Prerequisites: BSTA 402
BSTA 409 Outbreak Science & Public Health Forecasting I 3 Credits
This course aims to introduce students to models that describe the spread of a pathogen through a population, and how models can support public health decisions. The course will be split into four parts: (i) the factors that motivate public health actions, (ii) epidemic models such as the Reed-Frost and SIR, (iii) statistical time series and forecasts, (ii) a focus on ensemble building. Students will be expected to complete mathematical/statistical exercises and write code that simulates infectious processes.
BSTA 410 (CSE 410) Assistive Technologies 3 Credits
This class will introduce typical challenges faced by persons with disabilities and the role of assistive technologies (ATs) in solving such challenges. The class will examine opportunities presented by recent advances in mobile and AI technologies. Working in groups, each student will be expected to acquire and apply relevant skills in designing AT solutions.

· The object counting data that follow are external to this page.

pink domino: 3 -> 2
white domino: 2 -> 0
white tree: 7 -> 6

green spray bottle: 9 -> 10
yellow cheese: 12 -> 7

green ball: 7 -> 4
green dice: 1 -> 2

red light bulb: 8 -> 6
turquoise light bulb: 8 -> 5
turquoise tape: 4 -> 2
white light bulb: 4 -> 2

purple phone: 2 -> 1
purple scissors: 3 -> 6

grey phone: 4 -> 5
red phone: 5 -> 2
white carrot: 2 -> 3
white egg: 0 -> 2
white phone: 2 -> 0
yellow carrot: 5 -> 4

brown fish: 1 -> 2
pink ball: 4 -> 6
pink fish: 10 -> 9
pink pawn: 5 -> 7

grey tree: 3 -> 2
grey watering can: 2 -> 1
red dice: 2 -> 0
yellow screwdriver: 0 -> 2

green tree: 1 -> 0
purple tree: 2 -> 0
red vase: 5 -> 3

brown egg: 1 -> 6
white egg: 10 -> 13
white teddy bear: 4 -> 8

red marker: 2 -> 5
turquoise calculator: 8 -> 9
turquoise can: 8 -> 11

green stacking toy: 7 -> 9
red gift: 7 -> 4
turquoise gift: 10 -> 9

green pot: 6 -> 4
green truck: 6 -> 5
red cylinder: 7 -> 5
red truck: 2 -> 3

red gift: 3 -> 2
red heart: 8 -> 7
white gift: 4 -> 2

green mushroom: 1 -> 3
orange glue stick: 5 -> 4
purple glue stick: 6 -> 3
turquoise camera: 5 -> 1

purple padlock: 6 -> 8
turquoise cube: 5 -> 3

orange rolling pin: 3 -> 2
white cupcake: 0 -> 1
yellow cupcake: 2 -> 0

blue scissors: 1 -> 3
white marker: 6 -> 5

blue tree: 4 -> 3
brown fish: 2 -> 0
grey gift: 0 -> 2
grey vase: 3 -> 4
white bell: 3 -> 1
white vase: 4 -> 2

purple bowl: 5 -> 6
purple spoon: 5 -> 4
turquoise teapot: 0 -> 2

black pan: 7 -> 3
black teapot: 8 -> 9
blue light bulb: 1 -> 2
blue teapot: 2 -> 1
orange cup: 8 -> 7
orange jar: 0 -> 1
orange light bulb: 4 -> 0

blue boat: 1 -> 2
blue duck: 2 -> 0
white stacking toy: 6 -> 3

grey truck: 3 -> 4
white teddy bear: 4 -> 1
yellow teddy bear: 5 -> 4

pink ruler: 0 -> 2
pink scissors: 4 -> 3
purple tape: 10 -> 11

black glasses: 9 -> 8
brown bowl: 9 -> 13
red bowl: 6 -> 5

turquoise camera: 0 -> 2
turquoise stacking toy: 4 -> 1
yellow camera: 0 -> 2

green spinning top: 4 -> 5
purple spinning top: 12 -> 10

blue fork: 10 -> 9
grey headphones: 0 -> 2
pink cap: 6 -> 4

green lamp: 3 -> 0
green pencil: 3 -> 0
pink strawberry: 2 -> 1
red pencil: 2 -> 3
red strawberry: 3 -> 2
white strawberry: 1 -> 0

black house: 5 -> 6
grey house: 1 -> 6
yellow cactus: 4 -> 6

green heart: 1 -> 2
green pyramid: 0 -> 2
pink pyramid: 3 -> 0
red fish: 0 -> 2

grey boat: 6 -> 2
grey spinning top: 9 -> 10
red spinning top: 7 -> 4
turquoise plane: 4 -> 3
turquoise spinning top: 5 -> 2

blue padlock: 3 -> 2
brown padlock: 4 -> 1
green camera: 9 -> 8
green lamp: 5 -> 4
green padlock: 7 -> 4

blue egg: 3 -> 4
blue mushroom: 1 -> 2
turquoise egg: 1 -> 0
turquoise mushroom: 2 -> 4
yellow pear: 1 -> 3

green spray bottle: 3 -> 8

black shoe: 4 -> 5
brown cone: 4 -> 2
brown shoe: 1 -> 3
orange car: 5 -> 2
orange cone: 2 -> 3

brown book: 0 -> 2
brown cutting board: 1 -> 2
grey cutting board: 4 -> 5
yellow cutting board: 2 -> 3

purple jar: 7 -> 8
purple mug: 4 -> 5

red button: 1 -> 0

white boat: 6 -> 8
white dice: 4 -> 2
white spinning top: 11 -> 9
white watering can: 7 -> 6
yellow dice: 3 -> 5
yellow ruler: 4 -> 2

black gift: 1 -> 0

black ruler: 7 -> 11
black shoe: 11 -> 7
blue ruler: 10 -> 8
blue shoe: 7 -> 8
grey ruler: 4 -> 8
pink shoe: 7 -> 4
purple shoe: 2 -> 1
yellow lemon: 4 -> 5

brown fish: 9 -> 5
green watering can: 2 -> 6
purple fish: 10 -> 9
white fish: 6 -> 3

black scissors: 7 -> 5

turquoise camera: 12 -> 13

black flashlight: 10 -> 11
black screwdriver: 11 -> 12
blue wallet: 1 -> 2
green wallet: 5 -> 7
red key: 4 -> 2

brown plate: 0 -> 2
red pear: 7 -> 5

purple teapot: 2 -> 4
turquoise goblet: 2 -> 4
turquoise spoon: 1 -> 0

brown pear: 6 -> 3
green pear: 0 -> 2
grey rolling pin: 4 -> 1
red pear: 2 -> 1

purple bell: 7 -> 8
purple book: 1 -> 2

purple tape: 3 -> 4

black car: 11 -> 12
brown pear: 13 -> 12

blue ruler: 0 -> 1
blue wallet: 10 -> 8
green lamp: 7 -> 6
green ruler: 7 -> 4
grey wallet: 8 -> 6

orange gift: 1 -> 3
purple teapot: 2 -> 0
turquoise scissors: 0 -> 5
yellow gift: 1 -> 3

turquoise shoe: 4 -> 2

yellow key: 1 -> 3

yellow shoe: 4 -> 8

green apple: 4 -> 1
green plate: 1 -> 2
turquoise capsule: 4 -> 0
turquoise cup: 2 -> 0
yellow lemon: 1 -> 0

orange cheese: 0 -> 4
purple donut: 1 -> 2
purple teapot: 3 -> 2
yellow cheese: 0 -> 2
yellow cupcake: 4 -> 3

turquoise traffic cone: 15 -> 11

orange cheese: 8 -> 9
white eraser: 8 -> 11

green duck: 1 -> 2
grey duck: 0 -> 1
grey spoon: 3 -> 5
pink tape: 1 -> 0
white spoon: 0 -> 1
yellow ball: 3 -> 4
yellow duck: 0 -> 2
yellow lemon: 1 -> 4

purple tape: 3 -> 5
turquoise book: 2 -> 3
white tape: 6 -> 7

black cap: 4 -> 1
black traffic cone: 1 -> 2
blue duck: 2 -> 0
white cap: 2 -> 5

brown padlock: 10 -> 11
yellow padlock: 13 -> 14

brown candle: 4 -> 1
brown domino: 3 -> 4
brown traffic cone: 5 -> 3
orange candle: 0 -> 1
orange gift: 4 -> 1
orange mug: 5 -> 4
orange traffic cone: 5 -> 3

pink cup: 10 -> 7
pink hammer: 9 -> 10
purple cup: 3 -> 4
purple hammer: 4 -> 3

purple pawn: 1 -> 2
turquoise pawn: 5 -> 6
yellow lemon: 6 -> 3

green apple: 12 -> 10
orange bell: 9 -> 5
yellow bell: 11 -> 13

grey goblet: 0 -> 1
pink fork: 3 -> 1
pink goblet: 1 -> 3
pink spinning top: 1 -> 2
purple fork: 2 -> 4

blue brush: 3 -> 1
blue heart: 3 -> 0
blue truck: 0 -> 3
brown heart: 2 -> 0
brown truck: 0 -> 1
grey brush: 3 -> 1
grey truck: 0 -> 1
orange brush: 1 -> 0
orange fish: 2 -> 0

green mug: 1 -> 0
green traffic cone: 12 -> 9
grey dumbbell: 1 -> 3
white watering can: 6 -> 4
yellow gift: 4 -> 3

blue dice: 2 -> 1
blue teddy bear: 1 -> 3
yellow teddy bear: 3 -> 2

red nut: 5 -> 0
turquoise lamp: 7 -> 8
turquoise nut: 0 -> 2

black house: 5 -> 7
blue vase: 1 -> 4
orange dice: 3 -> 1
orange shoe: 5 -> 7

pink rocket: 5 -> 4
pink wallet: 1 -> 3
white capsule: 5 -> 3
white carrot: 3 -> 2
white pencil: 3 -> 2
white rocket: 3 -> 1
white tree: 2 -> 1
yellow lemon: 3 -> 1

The class can be taken by students with diverse backgrounds including the following: community and population health, social and behavioral sciences, business, engineering and computer science.
BSTA 420 (CGH 420, POPH 420, PUBH 420) Independent Study or Research in Biostatistics 1-4 Credits
This course can be directed readings or research in Biostatistics or an experiential learning experience that puts student's understanding of Biostatistics into practice. Department permission required.
Repeat Status: Course may be repeated.
BSTA 450 Special Topics in Biostatistics 3 Credits
In this course, students will engage in an intensive exploration of a topic of special interest that is not covered in other courses. Topics addressed will be at an advanced level.
Repeat Status: Course may be repeated.